Nope. Sorry again. By asking a question (or otherwise saying, no insult intended), I am giving you the choice to answer it or not, accept the idea or not, hear me or not.
Nice try again, guest. By asking a question, I am giving that person information and they maintain their free will. I am helping to define their choices for them, so they won't miss the choice to decide not to be insulted, because I have pointed out the fact that I am trying not to hurt them, because I want to be sure they understand my intentions, rather than make an incorrect assumption and possibly choose to be insulted, rather than spoken to with respect, as I am trying to help them understand.
So you think then, that I have endorsed sexual abuse and that I believe it is an ok thing then?? Alrighty, go back to the doc and get your lenses adjusted because that is not at all what I have stated or what I believe. This is meant in jest (the get your lenses fixed part), just for the record.
Nope, I won't accept your assumption or your incorrect judgement, but keep trying, if you really want to. That's your choice.

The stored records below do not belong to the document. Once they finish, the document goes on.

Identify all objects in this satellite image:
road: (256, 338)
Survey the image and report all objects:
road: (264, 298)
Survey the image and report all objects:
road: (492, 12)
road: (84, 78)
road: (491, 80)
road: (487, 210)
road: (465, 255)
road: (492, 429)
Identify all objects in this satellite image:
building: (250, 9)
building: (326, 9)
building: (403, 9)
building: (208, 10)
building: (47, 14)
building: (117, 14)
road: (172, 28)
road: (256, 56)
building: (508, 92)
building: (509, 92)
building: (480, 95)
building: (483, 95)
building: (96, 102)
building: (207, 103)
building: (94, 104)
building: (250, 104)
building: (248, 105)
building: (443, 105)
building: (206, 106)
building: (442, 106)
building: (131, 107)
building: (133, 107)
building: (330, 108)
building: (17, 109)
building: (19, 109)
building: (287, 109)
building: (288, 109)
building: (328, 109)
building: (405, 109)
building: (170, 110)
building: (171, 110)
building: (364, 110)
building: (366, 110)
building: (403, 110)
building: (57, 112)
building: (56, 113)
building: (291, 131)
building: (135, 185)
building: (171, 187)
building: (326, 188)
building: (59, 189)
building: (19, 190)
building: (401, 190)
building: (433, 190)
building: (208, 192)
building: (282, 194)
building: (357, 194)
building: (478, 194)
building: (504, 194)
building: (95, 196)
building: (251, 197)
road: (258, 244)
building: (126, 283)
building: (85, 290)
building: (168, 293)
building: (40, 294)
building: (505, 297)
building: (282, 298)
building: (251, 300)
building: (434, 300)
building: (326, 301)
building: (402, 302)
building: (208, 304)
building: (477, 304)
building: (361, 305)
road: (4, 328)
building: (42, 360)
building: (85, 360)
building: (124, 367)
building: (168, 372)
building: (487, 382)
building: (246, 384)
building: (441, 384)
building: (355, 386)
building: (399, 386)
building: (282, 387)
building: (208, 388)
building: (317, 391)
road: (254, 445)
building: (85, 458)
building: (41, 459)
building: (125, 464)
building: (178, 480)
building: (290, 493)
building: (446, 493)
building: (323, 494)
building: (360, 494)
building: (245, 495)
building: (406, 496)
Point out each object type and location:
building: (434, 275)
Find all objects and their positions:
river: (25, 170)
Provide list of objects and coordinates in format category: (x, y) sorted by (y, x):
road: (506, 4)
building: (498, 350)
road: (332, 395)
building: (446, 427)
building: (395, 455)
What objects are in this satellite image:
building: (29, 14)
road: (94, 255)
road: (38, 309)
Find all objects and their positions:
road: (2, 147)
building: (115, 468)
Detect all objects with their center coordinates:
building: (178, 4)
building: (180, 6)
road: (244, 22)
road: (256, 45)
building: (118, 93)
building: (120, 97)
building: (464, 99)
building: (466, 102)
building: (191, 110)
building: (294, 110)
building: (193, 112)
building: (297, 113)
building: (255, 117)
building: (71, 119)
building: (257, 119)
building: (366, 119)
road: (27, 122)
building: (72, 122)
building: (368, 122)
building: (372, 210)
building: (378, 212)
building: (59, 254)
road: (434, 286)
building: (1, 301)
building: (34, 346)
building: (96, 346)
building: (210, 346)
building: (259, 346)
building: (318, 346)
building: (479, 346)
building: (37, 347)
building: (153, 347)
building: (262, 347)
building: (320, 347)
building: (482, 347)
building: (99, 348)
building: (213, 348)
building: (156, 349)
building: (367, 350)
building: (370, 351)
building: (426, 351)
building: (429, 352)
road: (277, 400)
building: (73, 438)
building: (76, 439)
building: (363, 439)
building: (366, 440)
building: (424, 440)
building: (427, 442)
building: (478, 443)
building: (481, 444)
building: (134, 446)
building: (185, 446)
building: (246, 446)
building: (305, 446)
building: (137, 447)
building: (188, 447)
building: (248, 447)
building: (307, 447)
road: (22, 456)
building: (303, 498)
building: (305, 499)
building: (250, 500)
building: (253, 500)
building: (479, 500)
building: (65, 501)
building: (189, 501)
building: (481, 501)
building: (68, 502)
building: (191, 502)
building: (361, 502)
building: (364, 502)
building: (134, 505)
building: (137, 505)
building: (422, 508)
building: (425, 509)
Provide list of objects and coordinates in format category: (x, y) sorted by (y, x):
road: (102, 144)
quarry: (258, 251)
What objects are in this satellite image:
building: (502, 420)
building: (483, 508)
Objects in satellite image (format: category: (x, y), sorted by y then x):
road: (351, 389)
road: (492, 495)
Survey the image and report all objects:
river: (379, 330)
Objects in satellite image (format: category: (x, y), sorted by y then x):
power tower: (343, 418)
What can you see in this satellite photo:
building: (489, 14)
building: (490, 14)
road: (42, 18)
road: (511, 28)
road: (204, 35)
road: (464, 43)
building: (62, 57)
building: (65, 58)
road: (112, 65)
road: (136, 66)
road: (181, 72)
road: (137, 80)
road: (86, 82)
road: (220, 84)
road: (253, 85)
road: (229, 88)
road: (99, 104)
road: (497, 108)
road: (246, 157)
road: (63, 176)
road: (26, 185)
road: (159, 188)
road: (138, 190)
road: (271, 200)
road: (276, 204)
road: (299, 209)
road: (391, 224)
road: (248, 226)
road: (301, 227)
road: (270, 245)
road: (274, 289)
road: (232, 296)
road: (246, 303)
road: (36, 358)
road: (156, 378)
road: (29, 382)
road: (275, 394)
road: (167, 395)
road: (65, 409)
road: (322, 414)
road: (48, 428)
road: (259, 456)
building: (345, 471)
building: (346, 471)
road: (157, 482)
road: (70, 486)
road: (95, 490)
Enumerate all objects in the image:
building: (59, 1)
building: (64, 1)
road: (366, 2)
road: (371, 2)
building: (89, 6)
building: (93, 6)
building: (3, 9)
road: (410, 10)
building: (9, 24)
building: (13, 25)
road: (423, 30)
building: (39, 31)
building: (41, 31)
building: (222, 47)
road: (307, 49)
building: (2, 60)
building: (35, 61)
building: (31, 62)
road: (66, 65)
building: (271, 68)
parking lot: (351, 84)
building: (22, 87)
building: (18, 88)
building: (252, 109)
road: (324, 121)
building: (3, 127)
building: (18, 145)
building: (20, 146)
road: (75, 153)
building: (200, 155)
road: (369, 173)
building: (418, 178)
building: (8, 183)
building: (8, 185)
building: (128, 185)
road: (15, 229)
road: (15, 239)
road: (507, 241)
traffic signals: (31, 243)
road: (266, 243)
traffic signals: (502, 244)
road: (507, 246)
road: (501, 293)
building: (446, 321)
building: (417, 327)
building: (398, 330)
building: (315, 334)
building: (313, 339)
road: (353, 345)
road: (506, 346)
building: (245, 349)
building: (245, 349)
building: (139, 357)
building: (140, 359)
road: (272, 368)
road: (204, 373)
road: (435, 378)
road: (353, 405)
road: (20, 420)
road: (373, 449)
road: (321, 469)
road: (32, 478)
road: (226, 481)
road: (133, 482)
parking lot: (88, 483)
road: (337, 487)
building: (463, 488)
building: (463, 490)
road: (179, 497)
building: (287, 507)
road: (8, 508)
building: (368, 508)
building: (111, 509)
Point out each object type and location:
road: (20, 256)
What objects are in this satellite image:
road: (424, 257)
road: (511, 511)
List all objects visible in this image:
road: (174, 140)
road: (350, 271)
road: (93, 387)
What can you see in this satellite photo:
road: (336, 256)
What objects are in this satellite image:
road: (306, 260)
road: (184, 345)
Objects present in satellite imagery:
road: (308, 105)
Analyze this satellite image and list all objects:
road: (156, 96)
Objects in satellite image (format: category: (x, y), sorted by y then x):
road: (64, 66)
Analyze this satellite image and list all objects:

The real issue here, folks, is control. A desire to control my thread. A desire to change the focus of it. A desire to define me as something I am not. A desire to control my definition of my beliefs, my morals, my thoughts, etc. A desire to insult, degrade, belittle, etc and otherwise punish me. A control issue. The real issue here is...
Control.
Sorry to let you know it plainly, I don't mean to hurt your feelings. I won't allow you to keep changing the topic back to what you want just because you think you have that right. I have a right to speak and I see your desire to stop me from doing that and I see your desire to control what we talk about here and I see your desire to force me to focus on what you want me to focus on. I understand that this is something you may not be aware of and I really mean it when I say I have no intention of hurting you.
No insult meant. Simply pointing out the truth. Sorry to hurt your feelings if I did so.